Gerade an Eisenerz benötigt Deutschland große Mengen: 39 Millionen Tonnen jährlich, aus Kanada, Schweden, Brasilien. Von Rohaluminium (Bauxit) hingegen werden 2,4 Millionen Tonnen eingeführt, vier Fünftel davon aus Guinea. Achtzigtausend Tonnen Tantal stehen zudem auf dem Einkaufszettel, meist aus Brasilien und Australien. An Indium führt Deutschland fünfundzwanzig Tonnen ein, an Germanium 23 Tonnen. Sinnigerweise ist Deutschland ("Germanien") der weltweit größte Germaniumverarbeiter.
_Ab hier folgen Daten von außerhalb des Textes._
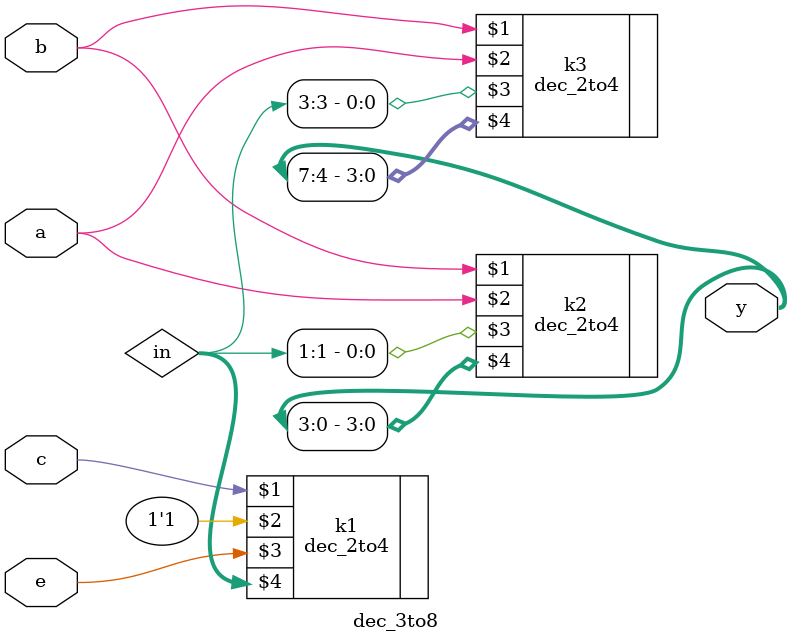
<source format=v>
`include "A1Q3_dec_2to4.v"

module dec_3to8(a, b, c, e, y);

    input a, b, c, e;
    output [7:0] y;
    wire [3:0] in;

    dec_2to4 k1(c, 1'b1, e, in);
    dec_2to4 k2(b, a, in[1], y[3:0]);
    dec_2to4 k3(b, a, in[3], y[7:4]);

endmodule

</source>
Viele erschrecken angesichts hoher Preisanstiege. So explodierte der Preis für Erze binnen zwei Jahren um über fünfzig Prozent. Ursache ist der große Rohstoffhunger neuer aufstrebender Staaten, so z.B. Indien und China. Rohstoffknappheit hingegen schuldet nicht an Preiserhöhungen, denn die meisten Industrierohstoffe finden sich auf dieser Erde in ausreichender Menge. Ab und an werden aufgrund zu hoher Nachfrage zwar sicher Lieferengpässe eintreten, doch durch die darauf folgende Preissteigerung werden bislang uninteressante Abbauplätze rentabel. Bergbauunternehmen halten das Angebot jedoch recht knapp, um den Preis zu halten.
Bei Indium und Germanium stoßen die Optimisten jedoch an ihre Grenzen. Sicher werden auch diese Stoffe noch lange genug zur Verfügung stehen, doch sind die bekannten Vorkommen begrenzt. Es fehlt an weiteren Daten zur Berechnung.